虽然set的id看着不同，但是其实是同一个，为了兼容MoltenVK才写成这样。

nonuniformEXT见：GLSL/extensions/ext/GL_EXT_nonuniform_qualifier.txt at main · KhronosGroup/GLSL 不加会有问题，这是non-uniform acess

最后提了两个优化点：1，可以use a couple of round-robin descriptor sets and switch between them, eliminating the need for the heavy wait() function call before writing descriptor sets；2，perform incremental updates of descriptor sets，可以看下VK_DESCRIPTOR_BINDING_UPDATE_UNUSED_WHILE_PENDING_BIT

Adding User Interaction and Productivity Tools

比较轻松的一章，加点外围的基础设置。

Rendering ImGui user interfaces

抽象也比较干净：

std::unique_ptr<lvk::ImGuiRenderer> imgui = std::make_unique<lvk::ImGuiRenderer>(*ctx, "data/OpenSans-Light.ttf", 30.0f);
// inside render loop
imgui->beginFrame(framebuffer);
ImGui::Begin("Texture Viewer", nullptr, ImGuiWindowFlags_AlwaysAutoResize); 
ImGui::Image(texture.index(), ImVec2(512, 512)); // pass index be used with the bindless rendering
ImGui::ShowDemoWindow();
ImGui::End();
imgui->endFrame(buf);

简单讲了下ImGuiRenderer这个类，就是一些imgui渲染需要的东西，有个3个DrawableData，To ensure stall-free operation, LightweightVK uses multiple buffers to pass ImGui vertex and index data into Vulkan.

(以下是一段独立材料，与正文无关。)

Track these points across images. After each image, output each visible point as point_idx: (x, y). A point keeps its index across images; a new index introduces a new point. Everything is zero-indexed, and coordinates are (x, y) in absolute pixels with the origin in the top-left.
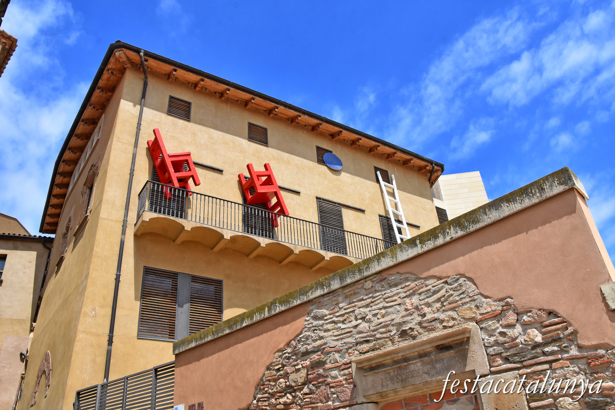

imgui用的shader是写在HelpersImGui.cpp里的：

struct Vertex {
  float x, y;  float u, v;  uint rgba;
};

layout(std430, buffer_reference) readonly buffer VertexBuffer {
  Vertex vertices[];
};

layout(push_constant) uniform PushConstants {
  vec4 LRTB;
  VertexBuffer vb;
  uint textureId;  
  uint samplerId;
} pc;

The buffer_reference GLSL layout qualifier declares a type and not an instance of a buffer, 这里依赖GL_EXT_buffer_reference，把gpu buffer address用push constant传进来，LTRB指的是2d viewport orthographic projection的一些参数，用来在vertex shader拼projection矩阵，颜色用unpackUnorm4x8解回vec4

createNewPipelineState比较简单，注意一下sRBG的模式作为specialization constant传给shader；updateFont则是处理字体贴图相关的逻辑；构造函数里就是正常的初始化，加了ImGuiBackendFlags_RendererHasVtxOffset来提升性能
beginFrame里创建vulkan pipeline；endFrame逻辑比较多，实际录制需要的command；按需创建新的vb和ib，注意vb因为shader里用了programmable vertex pulling所以类型是BufferUsageBits_Storage，buffer上传的时候因为buffer都是host visibie，所以直接memcpy，而且因为是vertex pulling所以也不需要给render pipeline传vertexInput；后续还有viewport clip，scissor test等等, use both the index offset and vertex offset parameters to access the correct data in our large per-frame vertex and index buffers

Integrating Tracy & Using Tracy GPU profiling

讲讲tracy的集成，一些cmake和宏定义，LVK_PROFILER_FRAME会在lvk::VulkanSwapchain::present()被调用，标志一帧的结束。demo跑起来有点问题，提了Issue #29

GPU profiling更有趣一些，初始化那边比较全面，考虑了各种fallback，checks the available Vulkan time domains and enables different Tracy GPU profiling features based on their availability.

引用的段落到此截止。